CES 2020 is over, but the journey towards certifiable motion planning software has only begun
published by Stefano Longo, Embotech’s Head of Automotive
If you wonder how a niche provider of real-time decision-making software finds its place at the Consumer Electronics Show 2020 in Las Vegas, you’re not alone. I was also puzzled when Embotech, the spinoff company from ETH (Zurich) I recently joined, announced they will have a booth at CES to demonstrate their motion planning technology among giants such as Google, Sony, Amazon, BMW, Ford or GM. But things became clear from day 1. CES is about our future and global innovation, and motion planning, the very core of autonomous driving, is undoubtedly a huge part of it.
Motion planning is that part of the autonomous vehicle software that decides how to steer, brake and accelerate. It’s safety critical, yet it needs to make passengers feel like there is a human at the wheel, otherwise no one will accept it. Motion planning is only part of Embotech’s real-time decision-making solutions, but it’s the application that has lead software and hardware providers such as NXP, dSPACE, ANSYS and Green Hills Software to enter a partnership or collaborate with us.
For a small company to have its motion planner software running concurrently on three booths at CES is quite of an achievement. At the NXP booth (or palace?) Embotech’s motion planner was controlling, in a hardware-in-the-loop setup and in real time, the dSPACE autonomous driving simulator. At the ANSYS booth, Embotech’s motion planner was used to demonstrate a real-time redundancy system that would bring a vehicle to a safe state, in case of failure on the primary planner.

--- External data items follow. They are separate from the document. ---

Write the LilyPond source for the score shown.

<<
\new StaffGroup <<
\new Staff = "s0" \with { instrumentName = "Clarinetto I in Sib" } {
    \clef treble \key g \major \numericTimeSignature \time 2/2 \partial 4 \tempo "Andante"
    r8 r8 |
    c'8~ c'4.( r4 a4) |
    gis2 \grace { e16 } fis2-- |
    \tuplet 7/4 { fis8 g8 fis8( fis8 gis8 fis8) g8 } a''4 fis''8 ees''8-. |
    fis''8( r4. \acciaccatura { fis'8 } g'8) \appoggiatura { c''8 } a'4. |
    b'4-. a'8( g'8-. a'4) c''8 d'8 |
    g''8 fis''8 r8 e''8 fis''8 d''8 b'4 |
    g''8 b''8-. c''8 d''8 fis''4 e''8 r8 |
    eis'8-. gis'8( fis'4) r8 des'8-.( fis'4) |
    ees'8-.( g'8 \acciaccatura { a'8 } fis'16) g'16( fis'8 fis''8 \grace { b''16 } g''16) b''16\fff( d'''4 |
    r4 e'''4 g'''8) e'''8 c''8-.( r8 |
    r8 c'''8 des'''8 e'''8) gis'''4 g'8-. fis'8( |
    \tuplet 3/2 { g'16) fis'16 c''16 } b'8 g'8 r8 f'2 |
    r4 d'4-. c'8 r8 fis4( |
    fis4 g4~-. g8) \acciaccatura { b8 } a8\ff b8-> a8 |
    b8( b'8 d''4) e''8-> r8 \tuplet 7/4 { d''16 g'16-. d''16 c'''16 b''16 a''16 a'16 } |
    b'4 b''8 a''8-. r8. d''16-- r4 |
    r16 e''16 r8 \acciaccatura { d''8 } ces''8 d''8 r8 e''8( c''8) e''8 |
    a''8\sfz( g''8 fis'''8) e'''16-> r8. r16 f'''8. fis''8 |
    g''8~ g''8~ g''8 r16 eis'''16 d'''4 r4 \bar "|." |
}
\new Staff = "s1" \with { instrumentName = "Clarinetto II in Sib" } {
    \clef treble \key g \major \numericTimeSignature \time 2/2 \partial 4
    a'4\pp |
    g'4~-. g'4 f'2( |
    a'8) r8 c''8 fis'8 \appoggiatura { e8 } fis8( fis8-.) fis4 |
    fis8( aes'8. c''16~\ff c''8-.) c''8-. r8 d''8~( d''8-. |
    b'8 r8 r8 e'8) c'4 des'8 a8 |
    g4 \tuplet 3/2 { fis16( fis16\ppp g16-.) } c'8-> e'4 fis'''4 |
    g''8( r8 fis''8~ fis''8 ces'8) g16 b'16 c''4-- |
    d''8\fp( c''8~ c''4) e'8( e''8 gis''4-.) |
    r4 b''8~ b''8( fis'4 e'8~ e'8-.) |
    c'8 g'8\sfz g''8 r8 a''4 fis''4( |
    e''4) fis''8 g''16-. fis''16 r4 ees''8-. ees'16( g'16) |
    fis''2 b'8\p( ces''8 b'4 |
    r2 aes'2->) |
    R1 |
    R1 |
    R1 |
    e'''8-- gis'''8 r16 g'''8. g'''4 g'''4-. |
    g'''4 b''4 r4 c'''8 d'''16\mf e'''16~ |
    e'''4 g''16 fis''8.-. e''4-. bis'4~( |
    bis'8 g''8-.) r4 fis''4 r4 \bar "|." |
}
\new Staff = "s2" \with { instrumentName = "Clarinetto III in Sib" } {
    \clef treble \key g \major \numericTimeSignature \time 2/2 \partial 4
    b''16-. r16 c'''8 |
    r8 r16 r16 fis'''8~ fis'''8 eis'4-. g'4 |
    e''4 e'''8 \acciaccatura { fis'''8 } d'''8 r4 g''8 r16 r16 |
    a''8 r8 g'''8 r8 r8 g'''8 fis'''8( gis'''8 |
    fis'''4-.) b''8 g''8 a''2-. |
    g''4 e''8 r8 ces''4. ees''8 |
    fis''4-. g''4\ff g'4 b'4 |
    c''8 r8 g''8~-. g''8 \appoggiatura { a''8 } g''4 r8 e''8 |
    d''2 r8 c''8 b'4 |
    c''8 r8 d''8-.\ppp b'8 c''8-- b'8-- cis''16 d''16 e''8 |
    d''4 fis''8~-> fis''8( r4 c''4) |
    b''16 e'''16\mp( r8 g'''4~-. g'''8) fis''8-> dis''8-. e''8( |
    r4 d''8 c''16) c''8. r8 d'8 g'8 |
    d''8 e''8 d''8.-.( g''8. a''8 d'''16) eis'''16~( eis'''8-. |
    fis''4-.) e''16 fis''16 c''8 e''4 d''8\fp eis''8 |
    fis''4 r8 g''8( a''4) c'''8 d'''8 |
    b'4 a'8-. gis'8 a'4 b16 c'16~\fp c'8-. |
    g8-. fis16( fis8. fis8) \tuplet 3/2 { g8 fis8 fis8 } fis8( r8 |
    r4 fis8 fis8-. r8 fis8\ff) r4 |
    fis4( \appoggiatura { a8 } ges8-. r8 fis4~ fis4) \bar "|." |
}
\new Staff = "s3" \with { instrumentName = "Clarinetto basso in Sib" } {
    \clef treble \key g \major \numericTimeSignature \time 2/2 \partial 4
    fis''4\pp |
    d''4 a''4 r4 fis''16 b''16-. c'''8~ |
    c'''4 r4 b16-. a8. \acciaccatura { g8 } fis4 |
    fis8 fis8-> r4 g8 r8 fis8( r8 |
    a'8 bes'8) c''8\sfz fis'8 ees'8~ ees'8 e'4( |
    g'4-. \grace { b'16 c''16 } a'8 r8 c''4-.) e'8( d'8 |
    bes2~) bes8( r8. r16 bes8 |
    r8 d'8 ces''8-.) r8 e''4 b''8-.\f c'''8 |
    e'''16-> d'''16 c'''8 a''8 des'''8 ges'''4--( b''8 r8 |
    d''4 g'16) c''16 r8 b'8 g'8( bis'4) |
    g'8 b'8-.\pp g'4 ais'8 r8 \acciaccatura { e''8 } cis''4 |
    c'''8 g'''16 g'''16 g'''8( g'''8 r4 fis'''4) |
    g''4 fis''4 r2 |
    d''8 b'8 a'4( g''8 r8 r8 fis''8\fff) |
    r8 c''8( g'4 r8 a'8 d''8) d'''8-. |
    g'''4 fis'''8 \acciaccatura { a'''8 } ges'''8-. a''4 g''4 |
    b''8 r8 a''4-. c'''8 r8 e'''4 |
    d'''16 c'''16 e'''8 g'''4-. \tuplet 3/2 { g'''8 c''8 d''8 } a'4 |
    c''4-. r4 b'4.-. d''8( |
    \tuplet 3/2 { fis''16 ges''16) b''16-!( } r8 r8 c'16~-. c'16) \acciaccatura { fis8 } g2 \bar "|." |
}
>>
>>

At our booth (figure below), we showed how our planner could re-plan and send updates to the dSPACE simulator at a rate up to 10 Hz, running on an NXP BlueBox (automotive grade hardware).
There are a few points to emphasize here
Embotech’s motion planner has been designed for highway driving. How could it perform so well in an urban environment with oncoming traffic, parked cars and pedestrians? The secret is that it’s conceptually very different from the typical approach. Instead of considering fix driving scenarios and do the planning by selecting from suitable paths among a pre-defined set, Embotech uses online mathematical optimization. All the software needs to know is where it’s allowed to drive (road, obstacles, etc.) and what the rules are (speed limits, road signs, etc.). This is converted into a set of equations that, when solved, give commands to steer, accelerate or brake.
Is this approach new? Not really. The idea has been around for quite some time. The problem is that to solve those equations within a few milliseconds has always been a challenge. And you really need to solve that fast, otherwise you won’t have time to re-plan around that kid that has just popped up behind the parked car.
The reason why people have struggled to generate fast enough solutions is because they have used generic solvers for those equations. Such solvers do the job, but it’s like using a bazooka to kill a fly. What Embotech has developed over the years is a solver that is highly specialized to solve those specific equations. The Embotech solver, called FORCES PRO, won’t perform well on generic optimization problems but will outperform any other solver on specific ones. If you’re into math and computer science, I’ll give you a hint to see how this is possible. The solver uses the particular structure of certain matrices (symmetry, sparsity, etc.) and performs the calculations in a specific order so that every microprocessor’s clock tick and every bit of memory allocation is used in the most effective way. There is an art in tuning the algorithm parameters too, and Embotech has been tweaking those since our co-founder started his PhD 9 year ago.
CES is over now. As I joined old and new colleagues in the Bay Area the week after, I found myself discussing where we are and where we’re going. I’m now more than ever convinced that autonomous driving will become a reality sooner than we expect and that the safety issue, although still open, is solvable. While machine learning algorithms remain the dominant method to make sense of the environment, solving the motion planning problem deterministically seems to be the only viable way to achieve certification and a trustable product. The industry is converging to this, and Embotech, although only a specialized provider within the whole autonomous driving software stack, has the key to the certification door. Something to that end may be announced at CES 2021.